MOSCOW, March 20 (RAPSI, Ingrid Burke) - Distasteful as it may be, speech encouraging or advising another to commit suicide is entitled to free-speech protection under the First Amendment of the US Constitution, Minnesota’s highest court held Thursday.

Finding that the state’s assisted suicide law curtailed free-speech rights by prohibiting such advice and encouragement, the Supreme Court of Minnesota ordered a rewording of the law and remanded for fresh proceedings the case of a man convicted under its former language.

Posing as a young female nurse, William Francis Melchert-Dinkel encouraged depressed individuals he met through suicide websites to hang themselves, and to allow him to watch their demise via webcam.

When initially confronted by law enforcement authorities, Melchert-Dinkel blamed his own daughters before eventually coming clean.

Court records reflect that he confessed during a police interview in 2009 to having asked between 15 and 20 people to record their suicides via webcam, and to having forged approximately 10 suicide pacts. Of those, none agreed to record their deaths, but Melchert-Dinkel predicted that about five may have ended their lives after entering into pacts with him.

His prosecution centered on two suicides.

Mark Drybrough, 32, had suffered from physical and mental health problems throughout his life. Posing as a female nurse, Melchert-Dinkel, reached out to Drybrough after the latter sought out information on the logistics of hanging oneself. After developing camaraderie with the fictional nurse, Drybrough hanged himself in July 2005.

In March 2008, 19-year-old Nadia Kajouji turned to the internet for advice on quick, reliable suicide methods that would make her death appear to her loved ones to have been accidental.

Shortly thereafter, posing as a different female nurse, Melchert-Dinkel advised Kajouji to hang herself. Kajouji devised an elaborate plan to jump off a bridge into a frozen river while wearing ice skates. Melchert-Dinkel’s fictional nurse continued to encourage hanging to the very end, and vowed to commit suicide the day after Kajouji.

Kajouji disappeared several days later, after confirming her plan with Melchert-Dinkel. Her body was discovered six weeks later, still wearing ice skates.

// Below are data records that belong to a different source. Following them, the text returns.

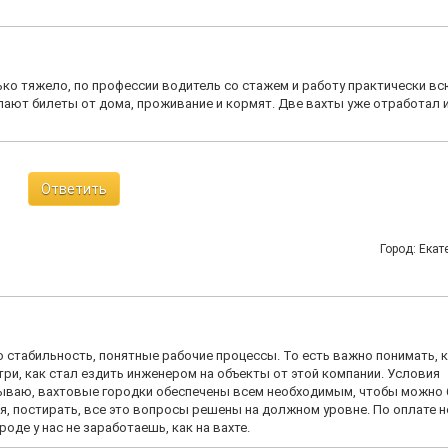
ко тяжело, по профессии водитель со стажем и работу практически вс
пают билеты от дома, проживание и кормят. Две вахты уже отработал 
Ответить
Город: Екат
о стабильность, понятные рабочие процессы. То есть важно понимать, 
три, как стал ездить инженером на объекты от этой компании. Условия
тываю, вахтовые городки обеспечены всем необходимым, чтобы можно
я, постирать, все это вопросы решены на должном уровне. По оплате 
роде у нас не заработаешь, как на вахте.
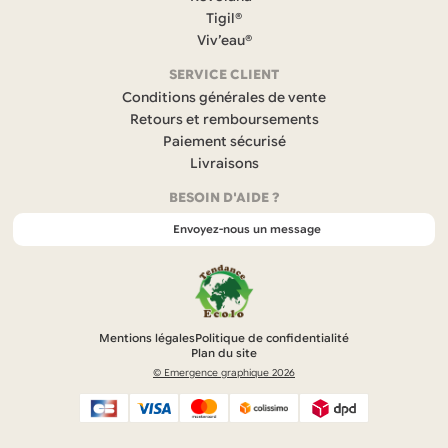
o
Tigil®
o
k
Viv’eau®
(
s
SERVICE CLIENT
’
Conditions générales de vente
o
Retours et remboursements
u
Paiement sécurisé
v
r
Livraisons
e
BESOIN D'AIDE ?
d
a
Envoyez-nous un message
n
s
u
n
n
o
Mentions légales
Politique de confidentialité
u
Plan du site
v
© Emergence graphique 2026
e
l
o
n
R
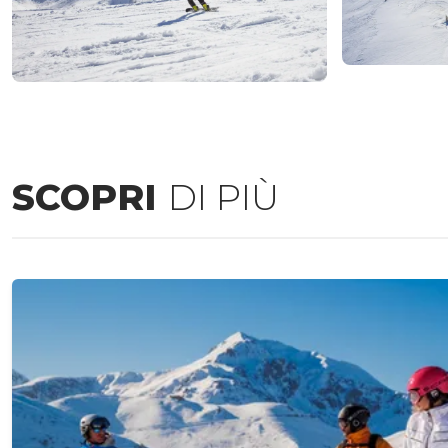
SCOPRI
DI PIÙ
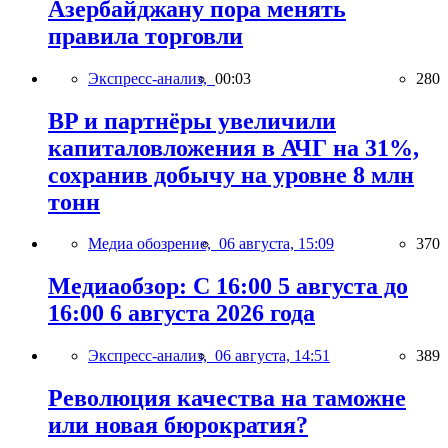
Азербайджану пора менять
правила торговли
Экспресс-анализ,
00:03
280
BP и партнёры увеличили
капиталовложения в АЧГ на 31%,
сохранив добычу на уровне 8 млн
тонн
Медиа обозрение,
06 августа, 15:09
370
Медиаобзор: С 16:00 5 августа до
16:00 6 августа 2026 года
Экспресс-анализ,
06 августа, 14:51
389
Революция качества на таможне
или новая бюрократия?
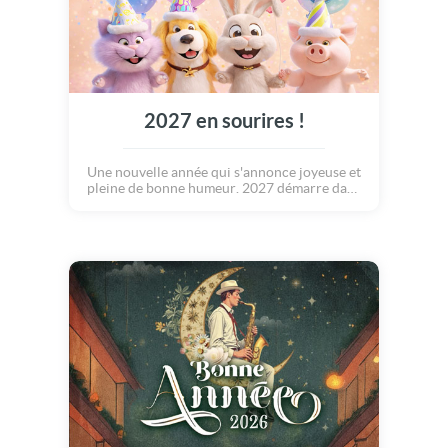
2027 en sourires !
Une nouvelle année qui s'annonce joyeuse et
pleine de bonne humeur. 2027 démarre dans
sun esprit ludique et léger, bonne année !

At the time, he told police that though he had never actually intended to take his own life, he was obsessed with suicide and death. He realized in retrospect that encouraging self-harm had been “morally, ethically, [and] legally” wrong of him.

Melchert-Dinkel was charged with two counts of urging suicide. He was convicted by a District Court, despite his objections that the relevant state law violated his right to free speech. The conviction was upheld on appeal before making its way to the state’s highest court.

The following is the text  of the relevant state law: “Whoever intentionally advises, encourages, or assists another in taking the other's own life may be sentenced to imprisonment for not more than 15 years or to payment of a fine of not more than $30,000, or both.”

The Supreme Court found that the law’s prohibition of suicide advice and encouragement violates the right to free speech as guaranteed by the First Amendment of the US Constitution.

The court reasoned that “advise” and “encourage” are broad terms that relate generally to speech that is supportive, or that rallies courage. Because the terms are not narrowly defined within the context of the law, they cannot pass muster to a constitutional challenge.

“Speech in support of suicide, however distasteful, is an expression of a viewpoint on a matter of public concern, and… is therefore entitled to special protection as the highest rung of the hierarchy of First Amendment values,” the court opined, referencing US Supreme Court case law.

On the other hand, the law’s prohibition of assisting in the act of another’s suicide does not unconstitutionally curtail free speech rights.

Accordingly, the court ordered the terms “advises” and “encourages” to be struck from the law’s text.

As the district court had found specifically that Melchert-Dinkel “intentionally advised and encouraged” the suicides of Drybrough and Kajouji, the conviction was reversed and the case was remanded to the district court for fresh proceedings in light of the Supreme Court’s decision.